Seit knapp fünfzehn Jahren verfolgt Ekici in ihrer Arbeit performative und partizipatorische Strategien. Dabei stellt sie sich dem Bild der Frau und Künstlerin zwischen den Kulturen. Unweit von Ankara geboren, im engen Kreis ihrer türkischen Familie in Deutschland aufgewachsen, geht sie in allen ihren Projekten an die Grenze des physisch Möglichen: Wenn sie einen Tschador tragend, vor dem Publikum kopfüber hängt und Tagebucheintragungen, Zeitungsartikel und Texte aus dem Koran liest („Permanent Words", 2009), wenn sie tagelang öffentlich Wände, Boden, Möbel und Zimmerdecken beküsst, um ihre Wertschätzung für das Übersehene, Naheliegende, Liebgewonnene, Intime auszudrücken („Emotion in Motion", 2000). Immer bringt sich die Künstlerin mit radikaler Hingabe körperlich ein. Auch, wenn sie sich über 30 Minuten wie ein Derwisch in einem Blütenmeer um die eigene Achse in Trance dreht („Wirbelrausch", 2008).

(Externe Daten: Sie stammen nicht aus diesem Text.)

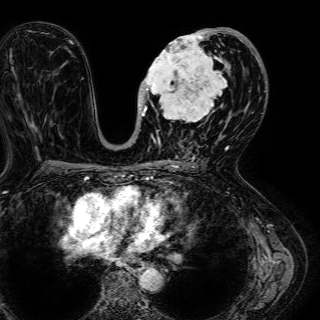
Breast MRI (dynamic contrast-enhanced), one axial slice; position 30 of 72 along the scan axis; cropped to one breast; dynamic contrast-enhanced series, time point 2 of 7 at this slice position (early post-contrast); 1.5 T; TE 2.6 ms, TR 5.2 ms; 2.5 mm slice thickness; 320 × 320 image matrix, field of view 288 × 288 mm. Female patient.
Annotated regions visible in this slice (semi-automatically segmented with operator editing):
- enhancing-tissue mask used for the functional tumour volume (all voxels passing the contrast-enhancement thresholds inside the analysis volume; usually the tumour): bounding box (x1, y1, x2, y2) in pixels: (139, 28, 245, 136)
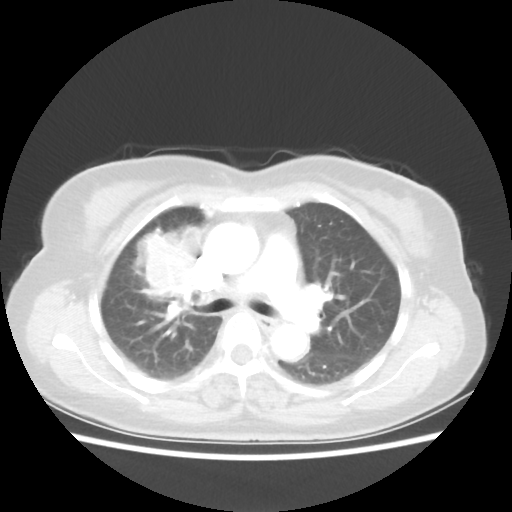
Chest CT, one axial slice; position 34 of 55 along the scan axis; lung window (W 1500 / L -600 HU); 5 mm slice thickness; 512 × 512 image matrix, field of view 337 × 337 mm. Patient: female, 62 years. From the clinical record (not read from this slice): clinical TNM (as recorded): T4 N3 M0.
Annotated regions visible in this slice (bounding box drawn by a radiologist):
- lung tumour (recorded histology: squamous cell carcinoma): box from (x=115, y=220) to (x=209, y=311) px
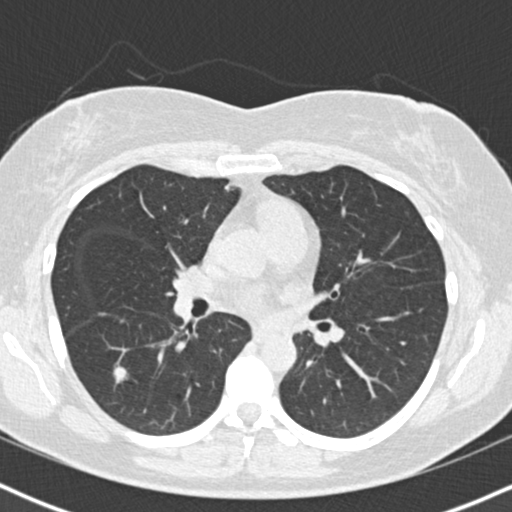
Chest CT (low-dose screening protocol), one axial image, first (baseline) screen, lung window (W 1500 / L -600 HU), 2 mm slice thickness, slice 75 of 167 in the series, 512 × 512 image matrix, field of view 320 × 320 mm. Female, age 55 years at enrolment. Former smoker at enrolment.
Lesion marked by an expert reader, bounding box [x1, y1, x2, y2] px = [91, 347, 145, 396]. Screening reader's record for this exam (one nodule recorded; not confirmed to be the boxed lesion): non-calcified nodule or mass ≥4 mm, right lower lobe, 8 × 8 mm, poorly defined margins, soft tissue attenuation. Participant outcome: lung cancer diagnosed 14 days after this screen — bronchiolo-alveolar adenocarcinoma, NOS, right lower lobe, well differentiated (G1), stage IA (AJCC 6th edition), 12 mm at pathology.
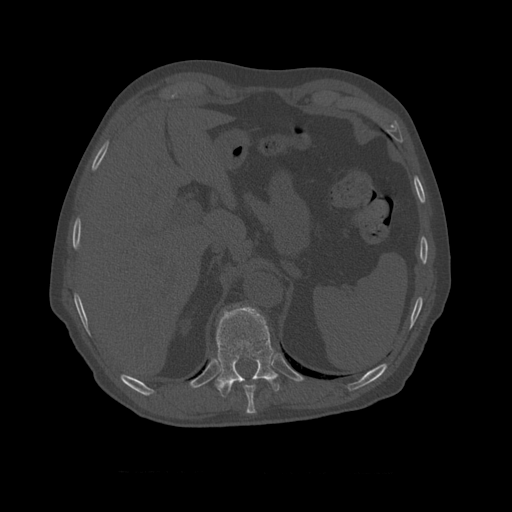
CT including the spine, one axial slice. Slice 407 of 450 in the series (ordered by position). Reconstruction kernel STANDARD. 120 kVp. Bone window (W 1800 / L 400 HU). 512 × 512 image matrix, field of view 405 × 405 mm. Patient age 75 years. Case-level facts recorded for this patient, not image findings: primary cancer: prostate.
Annotated regions visible in this slice (semi-automatic segmentation, software-assisted and operator-edited):
- T10 vertebra: bounding box [x1, y1, x2, y2] px = [215, 306, 280, 398]
- T9 vertebra: [243, 385, 256, 411]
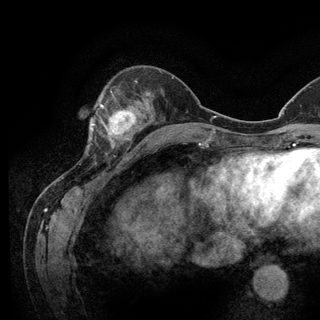
Breast MRI (dynamic contrast-enhanced), one axial slice; slice 40 of 128 in the series (ordered by position); cropped to one breast; dynamic contrast-enhanced series, time point 2 of 6 at this slice position (early post-contrast); 3 T; TE 2.8 ms, TR 7.8 ms; 1.2 mm slice thickness; 320 × 320 image matrix, field of view 213 × 213 mm. Female patient.
Annotated regions visible in this slice (semi-automatic segmentation, software-assisted and operator-edited):
- enhancing-tissue mask used for the functional tumour volume (all voxels passing the contrast-enhancement thresholds inside the analysis volume; usually the tumour): bounding box (x1, y1, x2, y2) in pixels: (93, 98, 136, 149)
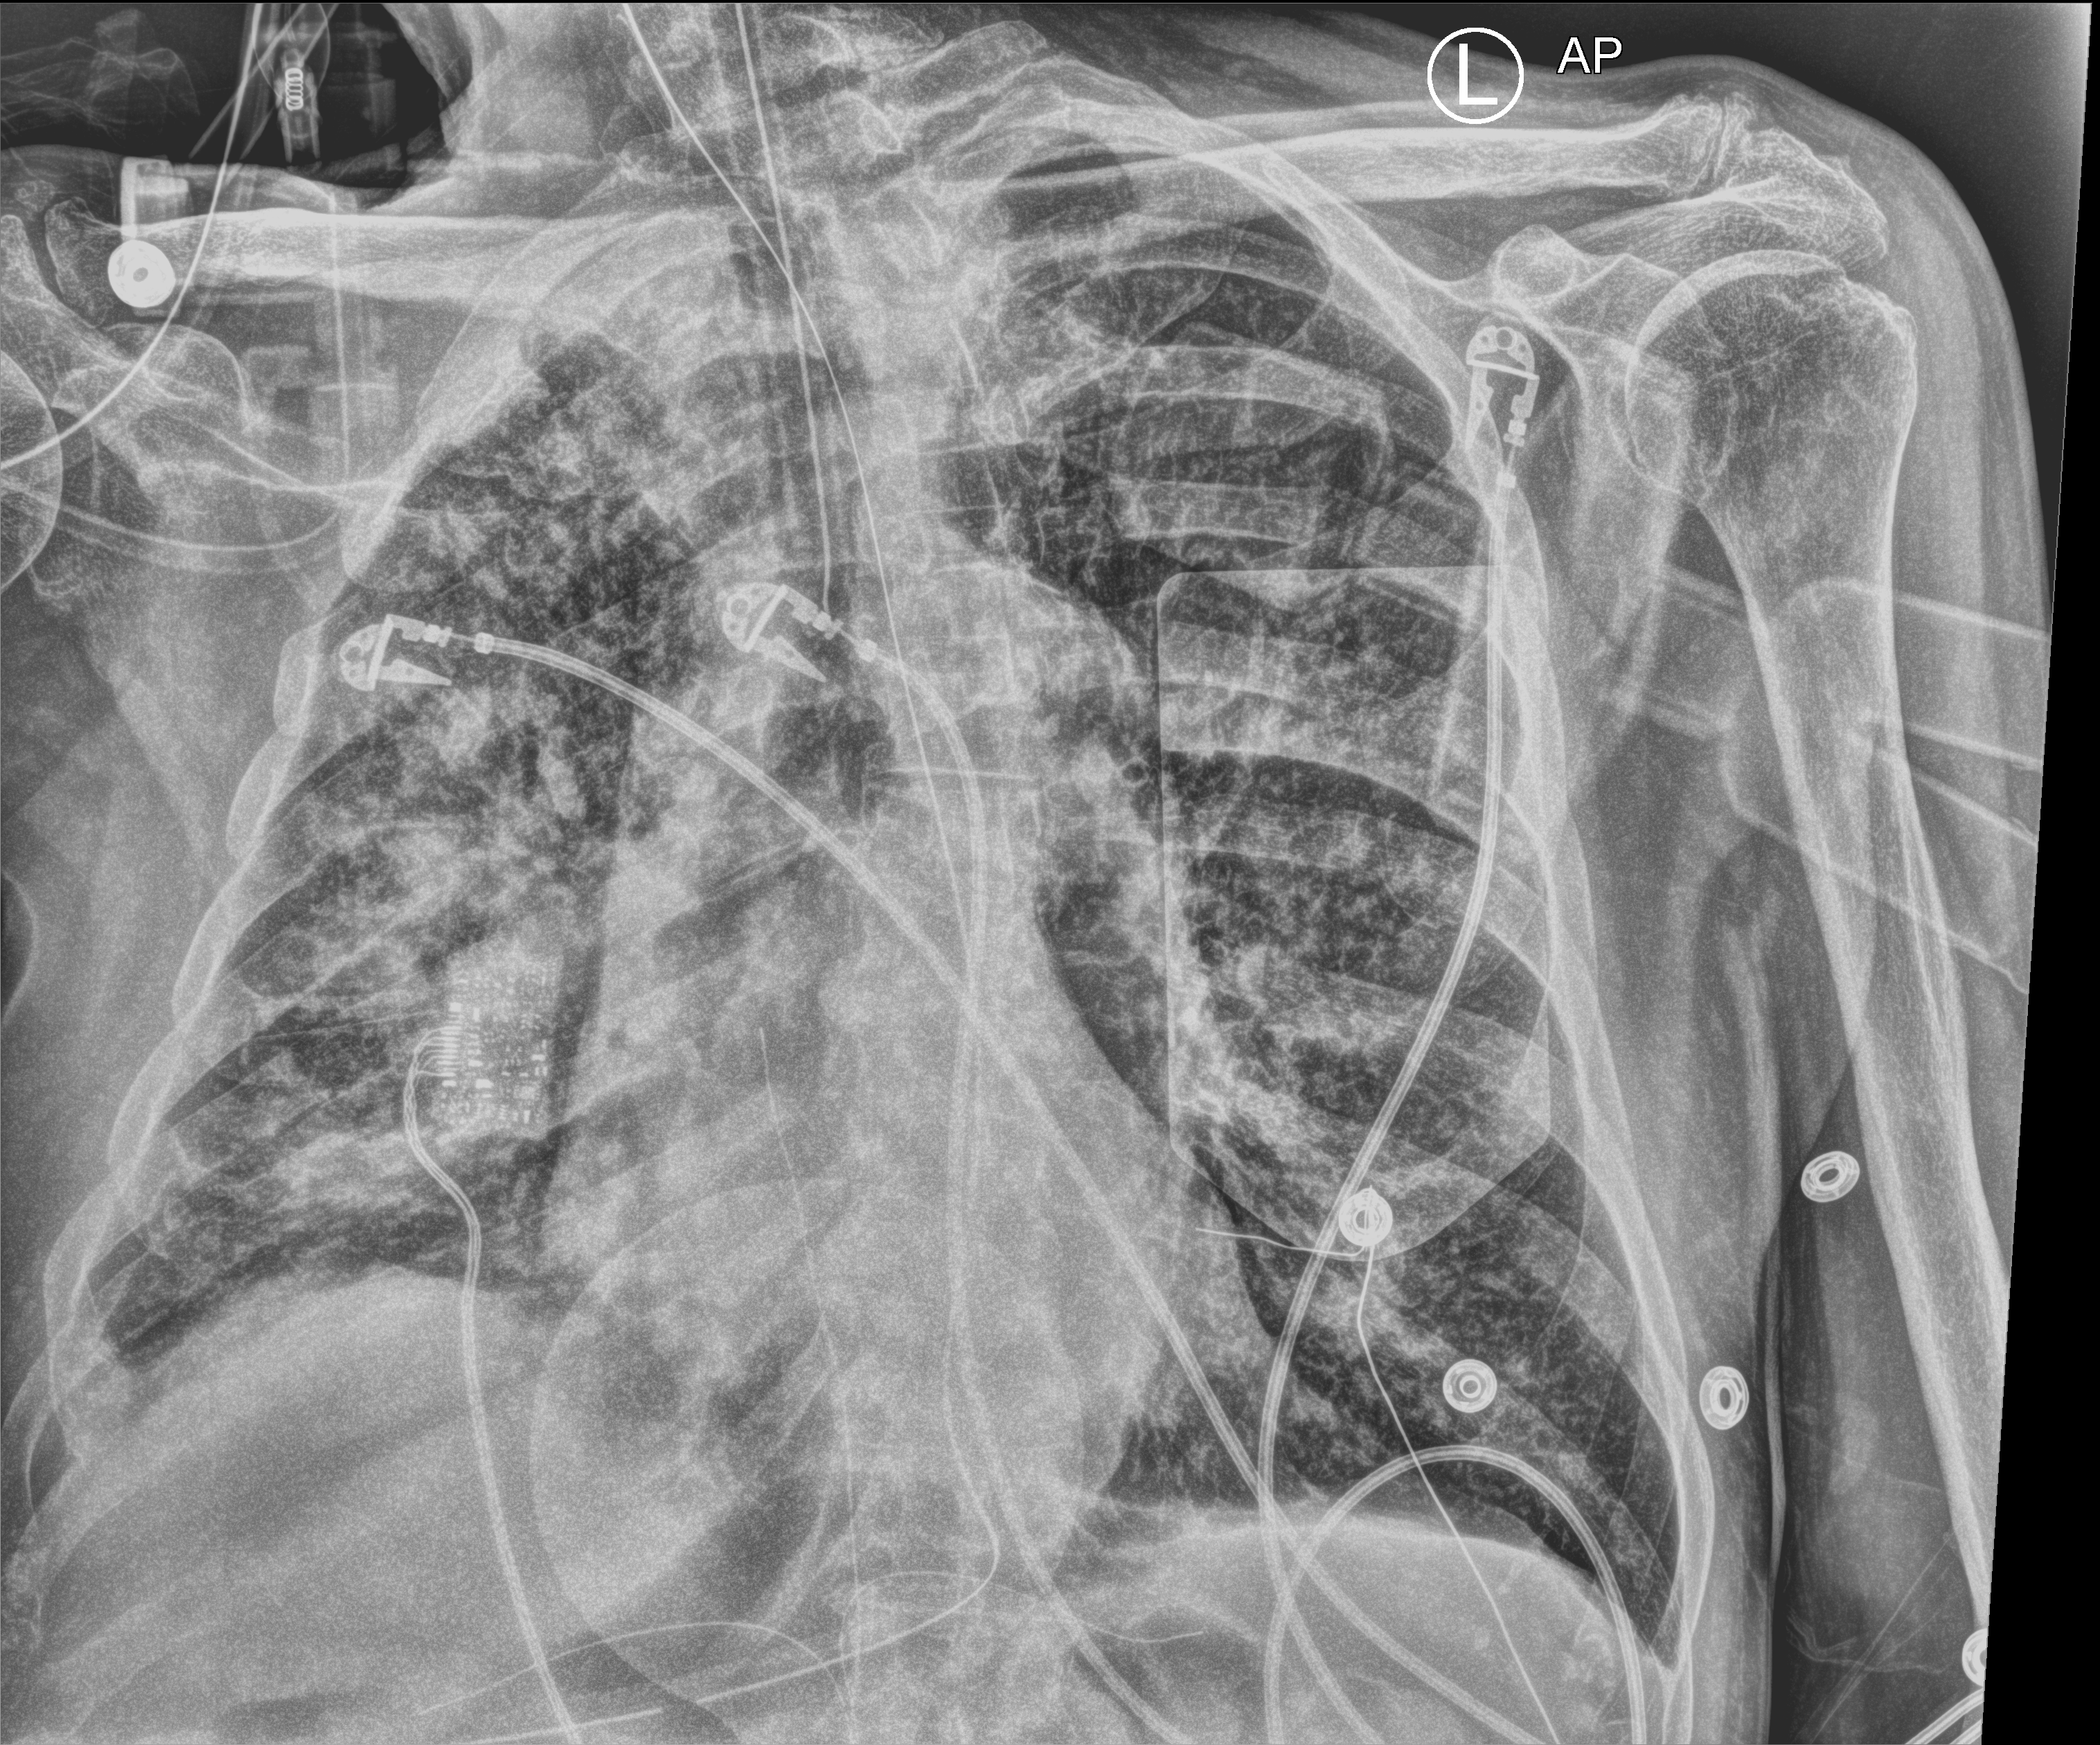
Bedside chest radiograph (computed radiography); anteroposterior (AP) projection. Male patient hospitalised with COVID-19, age 75–90 years.
From the hospital-stay record, not from the radiograph (when in the stay this image was taken is not recorded):
- admitted to intensive care during this hospital stay: yes
- mechanically ventilated during this hospital stay: yes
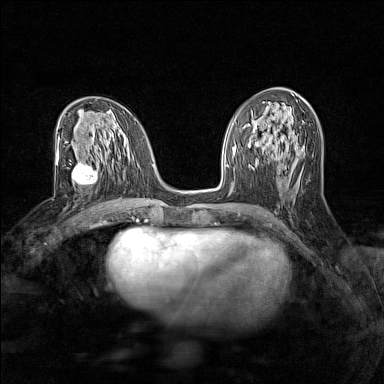
Breast MRI (dynamic contrast-enhanced), one axial slice; slice 69 of 160 in the series (ordered by position); dynamic contrast-enhanced series, time point 2 of 7 at this slice position (early post-contrast); 1.5 T; TE 1.8 ms, TR 5 ms; 1 mm slice thickness; 384 × 384 image matrix, field of view 280 × 280 mm. Female patient.
Structures marked on this image (semi-automatic segmentation, software-assisted and operator-edited):
- enhancing-tissue mask used for the functional tumour volume (all voxels passing the contrast-enhancement thresholds inside the analysis volume; usually the tumour): bounding box <71,159,106,186> (left, top, right, bottom; pixels)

In anderen Arbeiten interpretiert Ekici Gemälde der europäischen Kunstgeschichte („Short but Hurting" 2007 nach „Judith und Holofernes", Michelangelo Caravaggio, 1598) oder nimmt Tabus und tradierte Rituale der muslimischen Welt ins Visier, wenn sie sich zum Beispiel mit Justizias Augenbinde, im schwarzen Negligé und gelben Gummihandschuhen in Schweinefleisch suhlt und damit versucht, religionsübergreifende Perspektiven aufzureißen („Flesh, (No Pig but Pork)", 2011).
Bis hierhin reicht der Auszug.